In line with the growth of the creative industry as a source of employment in Mzansi and Zimbabwe, Gwala believes poetry and music are closely linked like healing and cure and in music highly depends on a personal choice including taking some time to listen and build up enjoyment.
“While I’ve always loved music, poetry came first. I only started learning to play guitar in 2019 and composing in 2020. I use much of what I compose to accompany myself when performing my poems. I think it depends on the kind of music you enjoy listening to. If you can find joy in listening to it surely you can also find healing, I don’t think it’s so much about a genre, it can just be about that one song that uplifts your spirit.”
People pursue dreams because they continue to imagine the good and one should always try to find lasting solutions to their problems.
She advised: “Seasons come to pass, summer will find its way back to you.
Hang in there and trust the process, continue working on yourself or your craft while waiting for cockcrow.
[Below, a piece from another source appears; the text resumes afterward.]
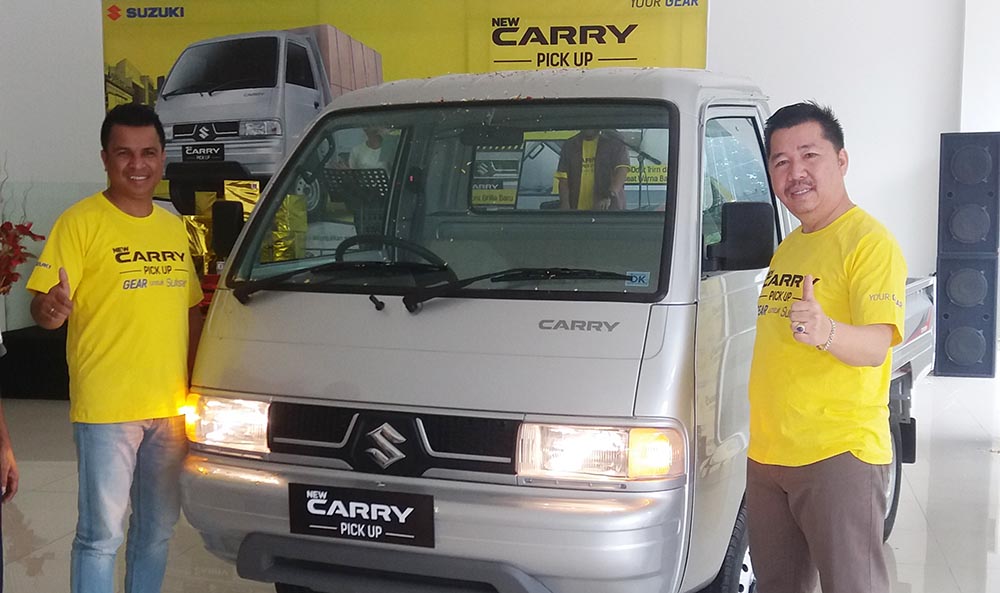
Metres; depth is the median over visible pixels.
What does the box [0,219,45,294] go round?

Sowing season is always challenging, tend to your seeds until they sprout and soon you will reap your harvest.”
There is controversy that surrounds creatives and youth when they fail to execute emotional intelligence or manage their well-being and health gains through substance abuse.
Solutions suggested by social scientists and psychologists for attaining a meaningful and fulfilling realisation of a future lies in entrepreneurship, education, investment, spirituality, moral uprightness and getting good entertainment.
A universal language rooted in local contexts that leaves no one behind is long overdue to provide a strong sense of discipline or a dispensation of heathy living to youth.
“Playing to heal yourself is good but sharing your healing sounds with those in need of a coping mechanism or something they can relate to is beautiful. I believe that sharing is caring; similar to poetry, if it helped you it might also help someone who is going through the same thing you are going through or went through.” Gwala added.